An air of quiet confidence permeates the Department of Finance. The halfway point in the year has been reached and the Exchequer finances are in better than expected shape. In addition, the risks are, on balance, firmly on the upside.
Tax revenues are some €320 million ahead of forecast and the normally cautious department is talking already of a €500 million overshoot in the full year. And this is not taking into account the very real prospect that the money brought in by the Revenue Commissioners' investigations into single premium insurance policies will exceed the €200 million built into the budgetary arithmetic.
The only worry is the bill for refunding nursing home residents who had their pensions docked unlawfully by the State. Estimates for the amount involved this year range from €300 million to €500 million and the department was not prepared to shed any light on the matter yesterday. Even assuming the larger figure, the Government will be facing into a benign scenario when it returns to work in the autumn and gets down to the business of framing next year's spending Estimates and subsequent Budget - the penultimate one of the current administration, assuming it runs its full term into 2007.
The temptation will be to repeat the strategy that led to re-election in 2002, which centred on significant increases in Government spending in the two preceding elections. Entreaties to this effect from his colleagues and elsewhere must be firmly resisted by Minster for Finance Brian Cowen.
Were it not for the financial surpluses built up during the 1990s, the economy would not have been able to sustain such huge increases in spending in the face of the global economic slowdown that followed the events of September 11th, 2001.
This time there is no such buffer. The economy may be performing strongly, but it is a long way from producing the sort of surpluses that sustained it through the last downturn. Notwithstanding the tax buoyancy evidenced at the midway stage, the Exchequer is already in deficit to the tune of €594 million and could be up to €3 billion in the red come the end of the year.
With this in mind, it is important to note that there is plenty in the Exchequer returns that questions the robustness of the current growth trends.
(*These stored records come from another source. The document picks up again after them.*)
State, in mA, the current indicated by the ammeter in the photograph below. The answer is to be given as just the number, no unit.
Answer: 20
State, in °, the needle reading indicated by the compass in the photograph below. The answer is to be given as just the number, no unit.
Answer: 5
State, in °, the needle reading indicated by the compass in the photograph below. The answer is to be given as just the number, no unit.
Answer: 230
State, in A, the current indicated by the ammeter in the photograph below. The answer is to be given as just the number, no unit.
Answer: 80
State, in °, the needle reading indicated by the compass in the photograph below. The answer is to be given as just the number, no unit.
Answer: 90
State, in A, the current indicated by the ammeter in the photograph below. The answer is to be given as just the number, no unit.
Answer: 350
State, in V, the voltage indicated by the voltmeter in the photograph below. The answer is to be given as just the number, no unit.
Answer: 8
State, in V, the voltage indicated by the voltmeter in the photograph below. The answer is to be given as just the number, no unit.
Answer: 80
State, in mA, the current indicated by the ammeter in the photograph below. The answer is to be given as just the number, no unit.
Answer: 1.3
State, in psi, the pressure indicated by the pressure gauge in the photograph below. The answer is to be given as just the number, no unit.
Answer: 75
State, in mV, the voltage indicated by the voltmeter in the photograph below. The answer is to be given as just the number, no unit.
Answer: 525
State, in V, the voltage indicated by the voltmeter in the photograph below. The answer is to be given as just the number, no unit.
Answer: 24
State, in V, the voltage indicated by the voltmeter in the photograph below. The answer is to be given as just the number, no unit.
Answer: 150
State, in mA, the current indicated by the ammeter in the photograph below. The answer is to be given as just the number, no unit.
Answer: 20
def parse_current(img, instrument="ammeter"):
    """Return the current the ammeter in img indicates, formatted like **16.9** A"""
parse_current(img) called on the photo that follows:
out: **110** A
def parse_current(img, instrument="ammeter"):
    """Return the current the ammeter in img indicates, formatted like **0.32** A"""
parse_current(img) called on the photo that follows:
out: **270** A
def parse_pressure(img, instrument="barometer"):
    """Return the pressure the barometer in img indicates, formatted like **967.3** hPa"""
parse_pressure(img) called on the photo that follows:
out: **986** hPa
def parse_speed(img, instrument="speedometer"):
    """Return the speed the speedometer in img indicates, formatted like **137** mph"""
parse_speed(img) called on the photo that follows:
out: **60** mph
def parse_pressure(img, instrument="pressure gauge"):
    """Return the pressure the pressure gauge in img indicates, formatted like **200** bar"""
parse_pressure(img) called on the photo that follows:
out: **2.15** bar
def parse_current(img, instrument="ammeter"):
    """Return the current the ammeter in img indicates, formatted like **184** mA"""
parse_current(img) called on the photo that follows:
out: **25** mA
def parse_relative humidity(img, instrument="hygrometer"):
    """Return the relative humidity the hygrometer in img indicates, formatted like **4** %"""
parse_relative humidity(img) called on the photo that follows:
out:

Income tax receipts are still not in line with reported growth in job numbers and the tax surplus is almost entirely explained by consumer-led demand, in particular for cars and, surprisingly, tobacco, which accounted for €80 million and €40 million respectively of the surplus.
The extent to which the economy is being driven by domestic demand for items such as housing and cars, much of it fuelled by debt, has already led to warnings from commentators such as the Central Bank and the ESRI. The Minster for Finance must hold the line on expenditure in the autumn and avoid any attempt to present the electorate with a repeat of the 2002 election.